October 15, 2015


Abel Ferrara's 1979 non-porn debut feature was one of the first titles targeted during the beginning of the Video Nasty scare, largely due to the box art pictured above. The gaudy exploitation title, seemingly a nod to the press moniker given to David Berkowitz during his Son of Sam killings (that would be "the .44 caliber killer", in case you were wondering) married with the declaration that "blood runs in rivers" would probably lead you to believe that this is a routine slasher film. It isn't at all. If anything, this is what TAXI DRIVER would have looked like had it been written and directed by Nick Zedd, a real gritty and depressing look into the mind of a low prospects New Yorker struggling to maintain normalcy in a society slowly crumbling into filth.

Ferrara takes up the starring role as Reno, a lower class painter living on borrowed economic time. Under constant threat of eviction, if not starvation, Reno struggles to finish up his masterwork so he can reap some financial rewards from Dalton, a local art gallery owner. Reno shares his rundown apartment with two women, his separated-from-her-husband kinda/sorta girlfriend Carol and her kinda/sorta lesbian lover Pam (the film is very vague about what the actual terms of their relationships are). Things take a turn for the worse when a No Wave garage band takes up residence in a downstairs apartment, practicing all day and all night. Unable to cope with the noise and under constant pressure to avoid becoming just another street bum like his father, Reno becomes increasing unstable. He buys a battery pack for his electric drill and begins slaughtering bums in the streets.

That's really all there is to THE DRILLER KILLER, just a threadbare narrative tied to a depressing, corrosive location. Alongside MANIAC, this film paints a picture of New York City in the late-70s/early-80s that stands in stark contrast to the postcard perfect image the city's tourism board often painted. Usually in films of this sort - highly claustrophobic psycho-thrillers about men or women in emotional isolation turning physically violent, ie. REPULSION - the locations are indoors, all the better to play around with close physical proximities and oppressive atmosphere. In this film, that atmosphere is provided just by taking the damn camera outside. Unlike in Polanski's film where Carol fears intrusion, Reno largely fears expulsion, abandonment to the outside world. The homeless he sees around him are the logical conclusion to his plight. Unless he makes this sale. Unless this painting is good enough. But as his safe spot, his home, begins turning on him (first a large phone bill he cannot pay, then his rent which has come due, then the ear-shattering noise that ruins his ability to work), Reno ventures out at night to kill the homeless as both therapy and protest.
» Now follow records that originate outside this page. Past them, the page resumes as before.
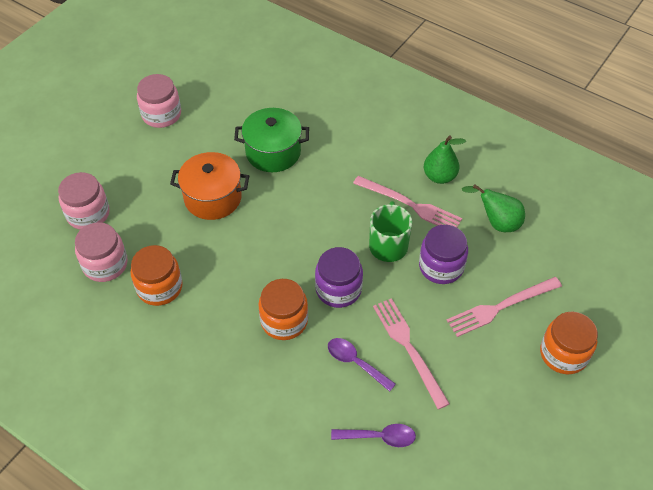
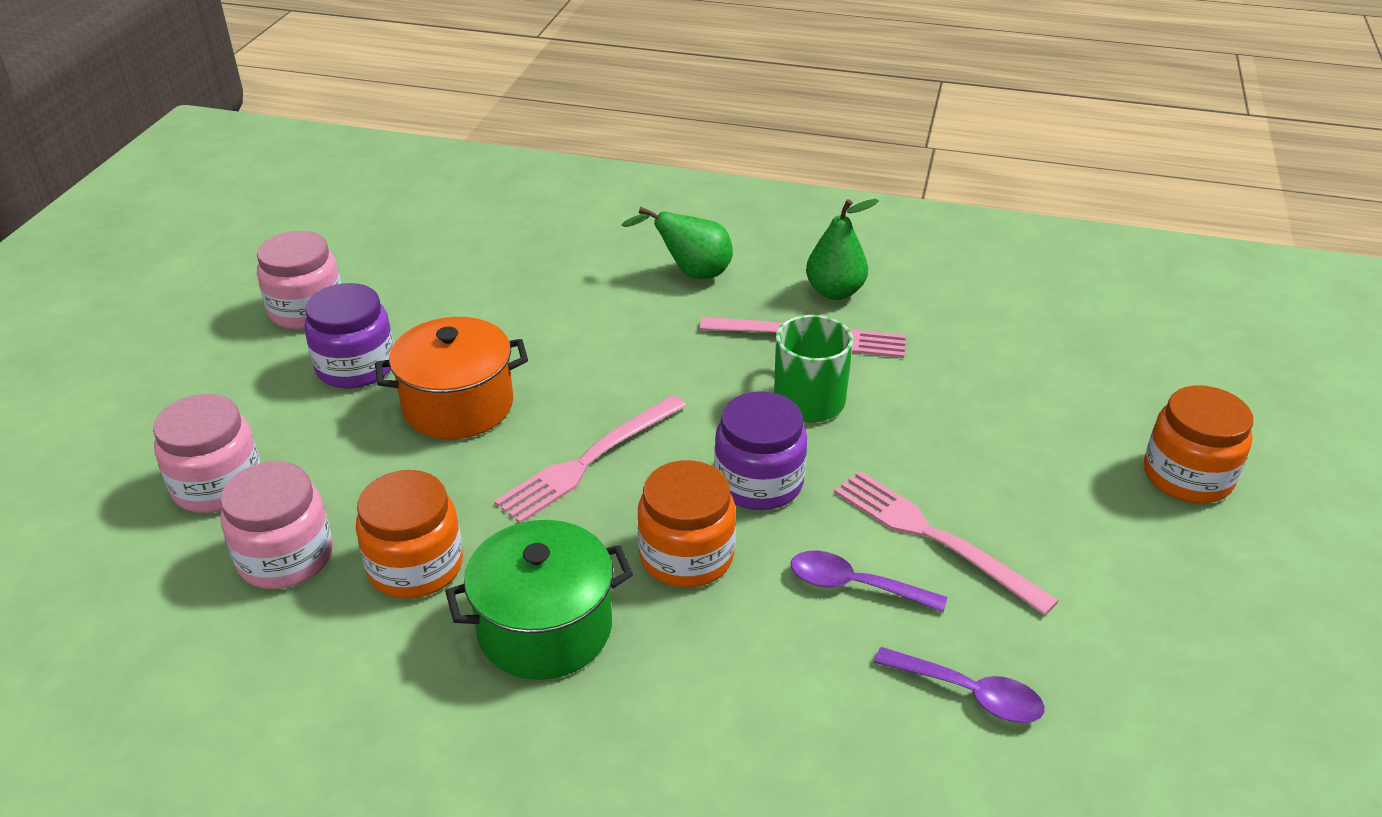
camera: 20 degrees left, 15 degrees down
green pot [234,108,309,172] -> green pot moved to [445,520,633,680]
purple spoon [331,424,416,447] -> purple spoon turned 45 degrees clockwise [874,647,1045,723]
purple jar [419,225,468,284] -> purple jar moved to [305,283,394,388]
pink fork [447,277,562,337] -> pink fork moved to [494,395,687,523]
green pear [462,184,525,232] -> green pear moved to [622,207,733,279]

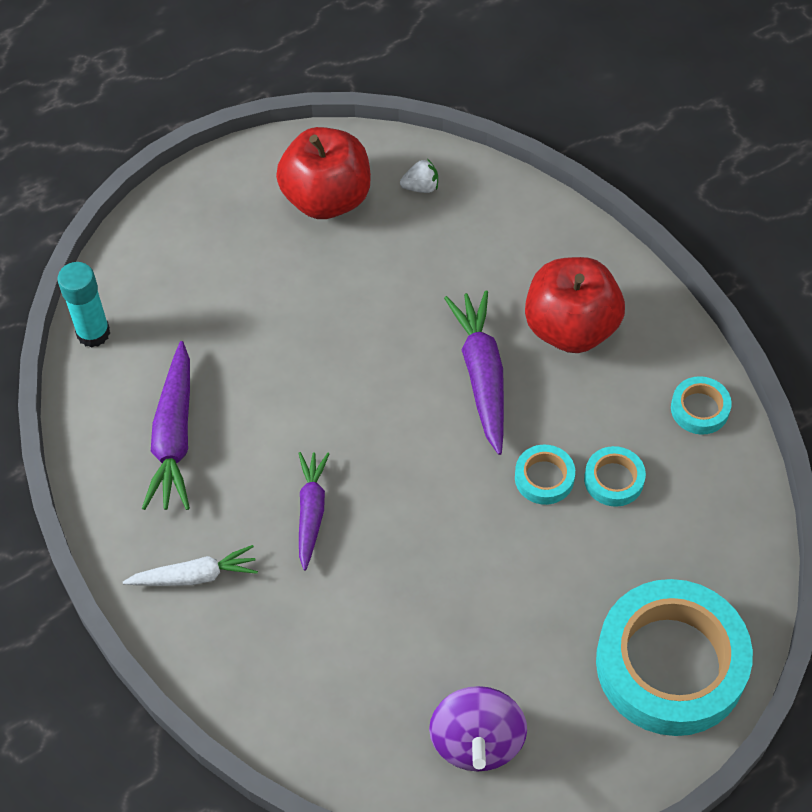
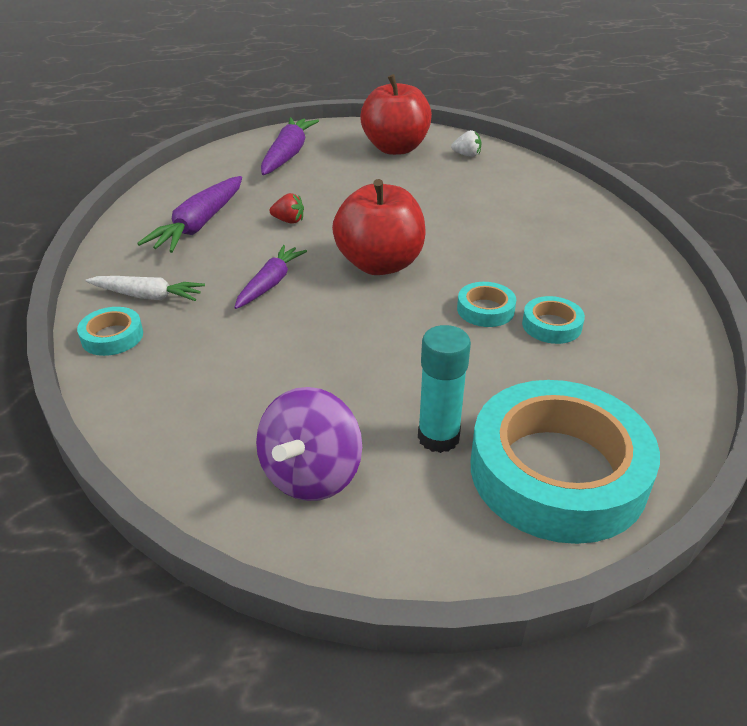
camera: 20 degrees right, 20 degrees down
turquoise glue stick [58,262,110,347] -> turquoise glue stick moved to [418,325,471,453]
purple carrot [444,290,504,455] -> purple carrot moved to [261,117,319,175]
red apple [525,257,625,353] -> red apple moved to [332,179,426,275]
turquoise tape [671,376,732,435] -> turquoise tape moved to [77,307,143,356]
none -> red strawberry [270,193,304,224]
Given all the handheld camera bits, probably improvised acting and shoestring cinematography, you would probably bet good money on THE DRILLER KILLER being a complete waste of time. I'm not quite sure I would agree. There's not a lot going on under the surface of the this film (Ferrara's usual preoccupations aside, like Catholic guilt and addiction), but this film offers up more than its fair share of visual and aural stimulation. It's isn't good looking by any means, but it is striking to watch, a real down home amateur-style piece of filmmaking that uses its limitations for vérité purposes. As a result, there is a sense of immediacy to the narrative. 

I've spoken quite a bit over the past couple of days about movies that achieve a cumulative effect, the result of wildly disparate elements that combine to make a whole that is infinitely more than the sum of its parts. THE DRILLER KILLER fits into that category. The scummy city, the histrionics of the acting, the violence of the murder scenes, the sense of economic despair, the longing to create something well beyond your capabilities, the subtextual suggestion that art is somehow the only thing that separates men from something less than men... All of this shit is poured into a audio-visual assault that threatens to collapse in on itself at any time. It's easy to get swept up in the energetic undercurrent of the film only to come out the other side feeling like a drunk after a particularly vigorous bender, stinking like hell and wondering what just happened.